WHAT THE EXERCISE ASKS:
If a line below holds the word "GIRI", count it; then say how many such lines there are and nothing else.

DATA TO USE:
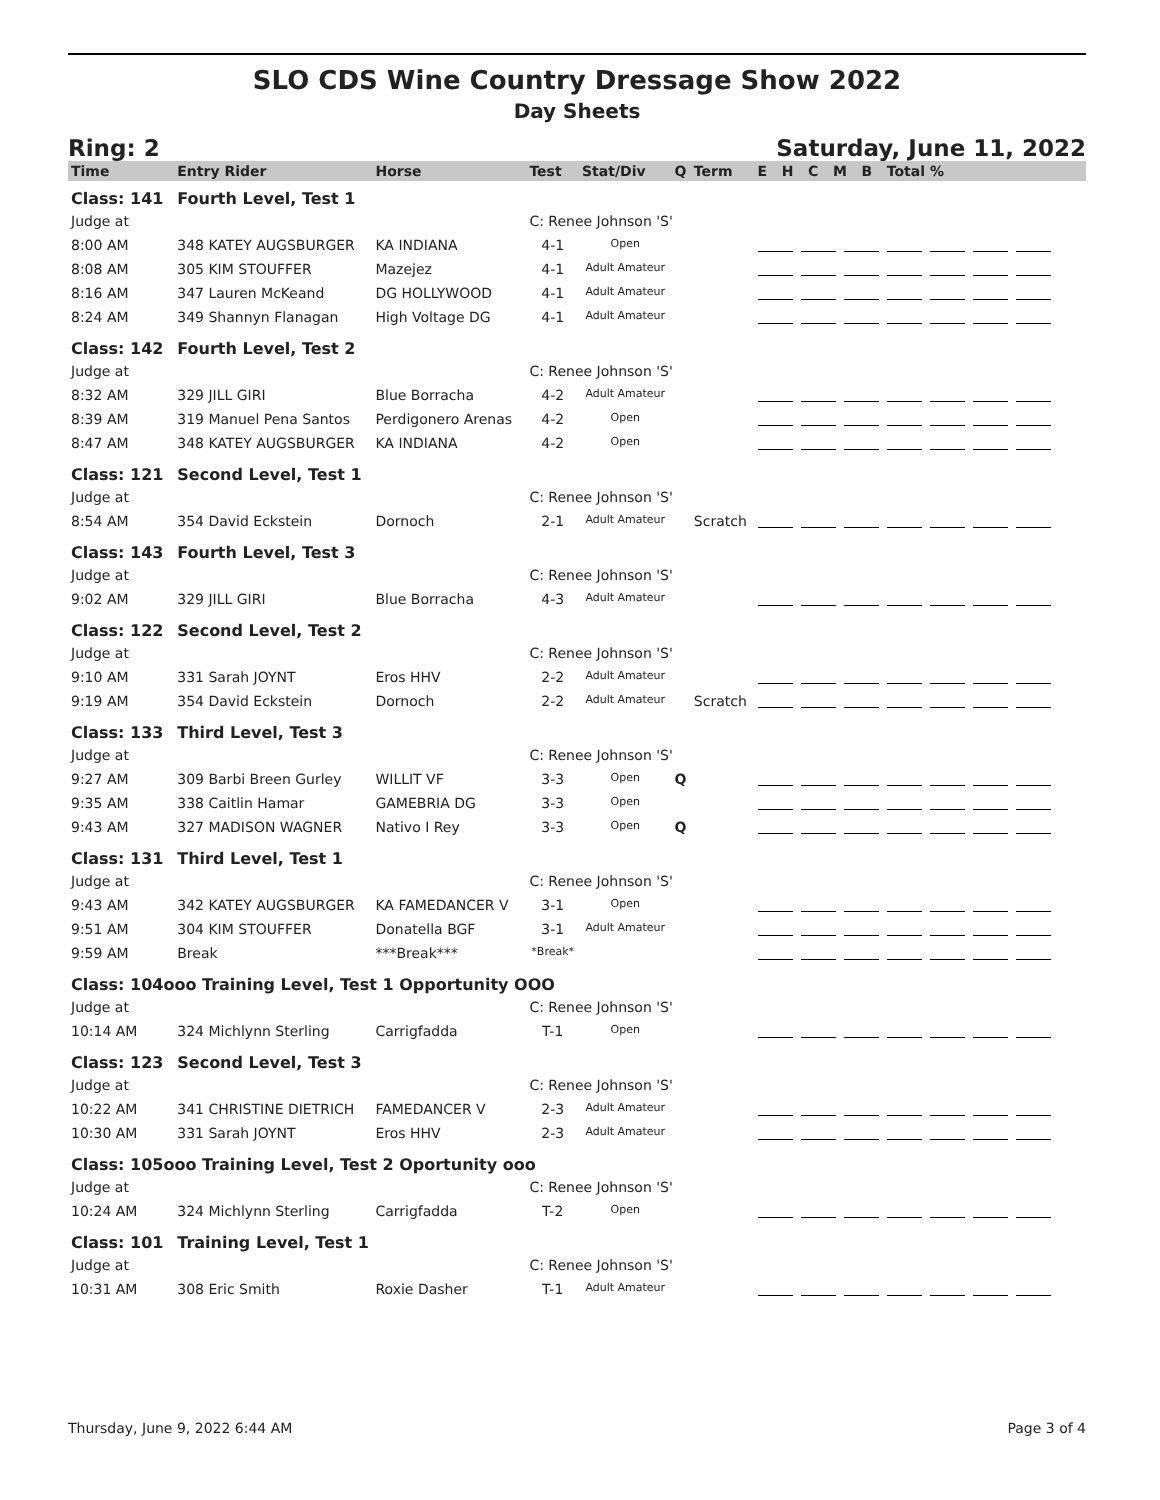SLO CDS Wine Country Dressage Show 2022
Day Sheets
Ring: 2 Saturday, June 11, 2022
| Time | Entry Rider | Horse | Test | Stat/Div | Q | Term | E H C M B Total % |
| --- | --- | --- | --- | --- | --- | --- | --- |
| Class: 141 | Fourth Level, Test 1 | | | | | | |
| Judge at | | | C: Renee Johnson 'S' | | | | |
| 8:00 AM | 348 KATEY AUGSBURGER | KA INDIANA | 4-1 | Open | | | |
| 8:08 AM | 305 KIM STOUFFER | Mazejez | 4-1 | Adult Amateur | | | |
| 8:16 AM | 347 Lauren McKeand | DG HOLLYWOOD | 4-1 | Adult Amateur | | | |
| 8:24 AM | 349 Shannyn Flanagan | High Voltage DG | 4-1 | Adult Amateur | | | |
| Class: 142 | Fourth Level, Test 2 | | | | | | |
| Judge at | | | C: Renee Johnson 'S' | | | | |
| 8:32 AM | 329 JILL GIRI | Blue Borracha | 4-2 | Adult Amateur | | | |
| 8:39 AM | 319 Manuel Pena Santos | Perdigonero Arenas | 4-2 | Open | | | |
| 8:47 AM | 348 KATEY AUGSBURGER | KA INDIANA | 4-2 | Open | | | |
| Class: 121 | Second Level, Test 1 | | | | | | |
| Judge at | | | C: Renee Johnson 'S' | | | | |
| 8:54 AM | 354 David Eckstein | Dornoch | 2-1 | Adult Amateur | | Scratch | |
| Class: 143 | Fourth Level, Test 3 | | | | | | |
| Judge at | | | C: Renee Johnson 'S' | | | | |
| 9:02 AM | 329 JILL GIRI | Blue Borracha | 4-3 | Adult Amateur | | | |
| Class: 122 | Second Level, Test 2 | | | | | | |
| Judge at | | | C: Renee Johnson 'S' | | | | |
| 9:10 AM | 331 Sarah JOYNT | Eros HHV | 2-2 | Adult Amateur | | | |
| 9:19 AM | 354 David Eckstein | Dornoch | 2-2 | Adult Amateur | | Scratch | |
| Class: 133 | Third Level, Test 3 | | | | | | |
| Judge at | | | C: Renee Johnson 'S' | | | | |
| 9:27 AM | 309 Barbi Breen Gurley | WILLIT VF | 3-3 | Open | Q | | |
| 9:35 AM | 338 Caitlin Hamar | GAMEBRIA DG | 3-3 | Open | | | |
| 9:43 AM | 327 MADISON WAGNER | Nativo I Rey | 3-3 | Open | Q | | |
| Class: 131 | Third Level, Test 1 | | | | | | |
| Judge at | | | C: Renee Johnson 'S' | | | | |
| 9:43 AM | 342 KATEY AUGSBURGER | KA FAMEDANCER V | 3-1 | Open | | | |
| 9:51 AM | 304 KIM STOUFFER | Donatella BGF | 3-1 | Adult Amateur | | | |
| 9:59 AM | Break | ***Break*** | *Break* | | | | |
| Class: 104ooo Training Level, Test 1 Opportunity OOO | | | | | | | |
| Judge at | | | C: Renee Johnson 'S' | | | | |
| 10:14 AM | 324 Michlynn Sterling | Carrigfadda | T-1 | Open | | | |
| Class: 123 | Second Level, Test 3 | | | | | | |
| Judge at | | | C: Renee Johnson 'S' | | | | |
| 10:22 AM | 341 CHRISTINE DIETRICH | FAMEDANCER V | 2-3 | Adult Amateur | | | |
| 10:30 AM | 331 Sarah JOYNT | Eros HHV | 2-3 | Adult Amateur | | | |
| Class: 105ooo Training Level, Test 2 Oportunity ooo | | | | | | | |
| Judge at | | | C: Renee Johnson 'S' | | | | |
| 10:24 AM | 324 Michlynn Sterling | Carrigfadda | T-2 | Open | | | |
| Class: 101 | Training Level, Test 1 | | | | | | |
| Judge at | | | C: Renee Johnson 'S' | | | | |
| 10:31 AM | 308 Eric Smith | Roxie Dasher | T-1 | Adult Amateur | | | |
Thursday, June 9, 2022 6:44 AM Page 3 of 4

EXERCISE ANSWER:
2